### [TASK STATEMENT]
This task calls for copying each line below that contains "from".

### [ENTRIES SHOWN]
════════════════════
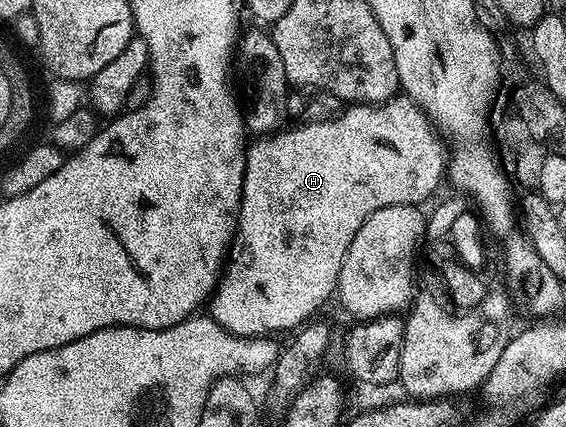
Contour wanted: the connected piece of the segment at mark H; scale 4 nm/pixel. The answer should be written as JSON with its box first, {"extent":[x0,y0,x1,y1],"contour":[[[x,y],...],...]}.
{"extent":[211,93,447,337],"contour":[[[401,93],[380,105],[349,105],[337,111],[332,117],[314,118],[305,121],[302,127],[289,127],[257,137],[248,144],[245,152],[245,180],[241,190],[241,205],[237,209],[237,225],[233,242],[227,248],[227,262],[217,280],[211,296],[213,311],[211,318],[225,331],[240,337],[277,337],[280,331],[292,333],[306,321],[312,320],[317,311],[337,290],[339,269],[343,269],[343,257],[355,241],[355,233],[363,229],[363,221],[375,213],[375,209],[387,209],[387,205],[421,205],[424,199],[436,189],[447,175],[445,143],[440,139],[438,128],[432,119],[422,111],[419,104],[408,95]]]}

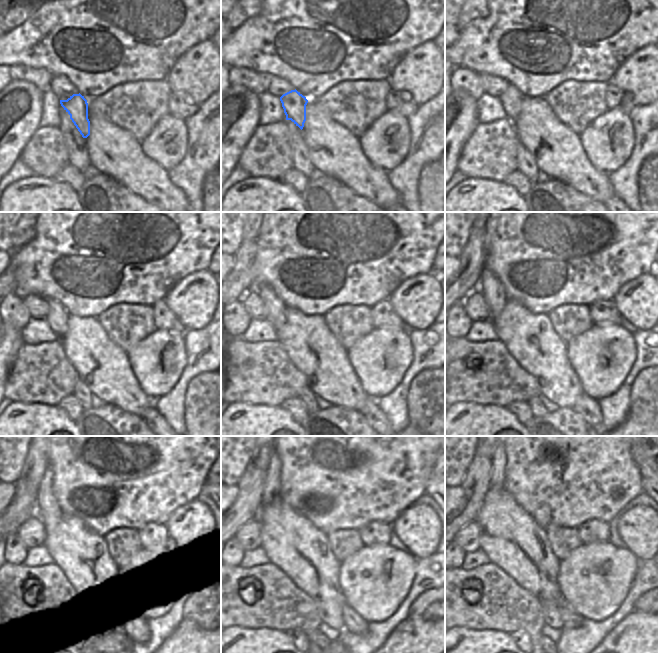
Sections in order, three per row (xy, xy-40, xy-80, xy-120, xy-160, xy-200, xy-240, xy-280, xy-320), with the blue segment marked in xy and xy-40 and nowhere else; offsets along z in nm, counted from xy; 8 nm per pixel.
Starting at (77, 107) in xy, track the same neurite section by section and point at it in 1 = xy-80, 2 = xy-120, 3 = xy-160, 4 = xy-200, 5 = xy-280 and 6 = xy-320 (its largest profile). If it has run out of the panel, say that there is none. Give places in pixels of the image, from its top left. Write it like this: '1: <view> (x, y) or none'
════════════════════
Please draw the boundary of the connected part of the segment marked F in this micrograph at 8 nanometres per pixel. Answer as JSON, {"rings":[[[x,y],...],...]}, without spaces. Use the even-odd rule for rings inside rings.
════════════════════
### [OUTPUT FOR THIS EXERCISE]
Sections in order, three per row (xy, xy-40, xy-80, xy-120, xy-160, xy-200, xy-240, xy-280, xy-320), with the blue segment marked in xy and xy-40 and nowhere else; offsets along z in nm, counted from xy; 8 nm per pixel.
Starting at (77, 107) in xy, track the same neurite section by section and point at it in 1 = xy-80, 2 = xy-120, 3 = xy-160, 4 = xy-200, 5 = xy-280 and 6 = xy-320 (its largest profile). If it has run out of the panel, say that there is none. Give places in pixels of the image, from its top left. Write it like this: '1: <view> (x, y) or none'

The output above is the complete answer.